Page images and extracted text:
=======
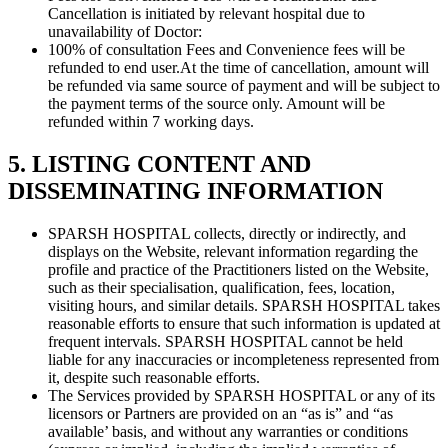
Cancellation is initiated by relevant hospital due to
unavailability of Doctor:
100% of consultation Fees and Convenience fees will be
refunded to end user.At the time of cancellation, amount will
be refunded via same source of payment and will be subject to
the payment terms of the source only. Amount will be
refunded within 7 working days.
5. LISTING CONTENT AND
DISSEMINATING INFORMATION
SPARSH HOSPITAL collects, directly or indirectly, and
displays on the Website, relevant information regarding the
profile and practice of the Practitioners listed on the Website,
such as their specialisation, qualification, fees, location,
visiting hours, and similar details. SPARSH HOSPITAL takes
reasonable efforts to ensure that such information is updated at
frequent intervals. SPARSH HOSPITAL cannot be held
liable for any inaccuracies or incompleteness represented from
it, despite such reasonable efforts.
The Services provided by SPARSH HOSPITAL or any of its
licensors or Partners are provided on an “as is” and “as
available’ basis, and without any warranties or conditions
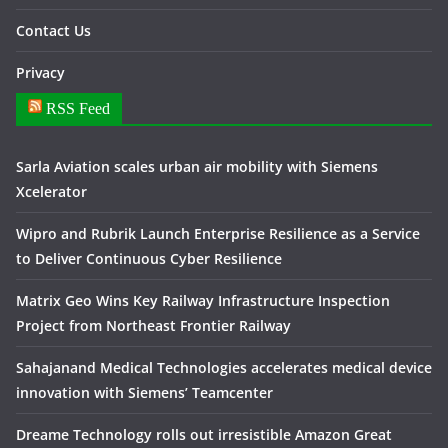
Contact Us
Privacy
RSS Feed
Sarla Aviation scales urban air mobility with Siemens
Xcelerator
Wipro and Rubrik Launch Enterprise Resilience as a Service
to Deliver Continuous Cyber Resilience
Matrix Geo Wins Key Railway Infrastructure Inspection
Project from Northeast Frontier Railway
Sahajanand Medical Technologies accelerates medical device
innovation with Siemens’ Teamcenter
Dreame Technology rolls out irresistible Amazon Great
=======
(What to work on)
Copy every line of the data where "such" is found.

(Answer to the problem)
such as their specialisation, qualification, fees, location,
reasonable efforts to ensure that such information is updated at
it, despite such reasonable efforts.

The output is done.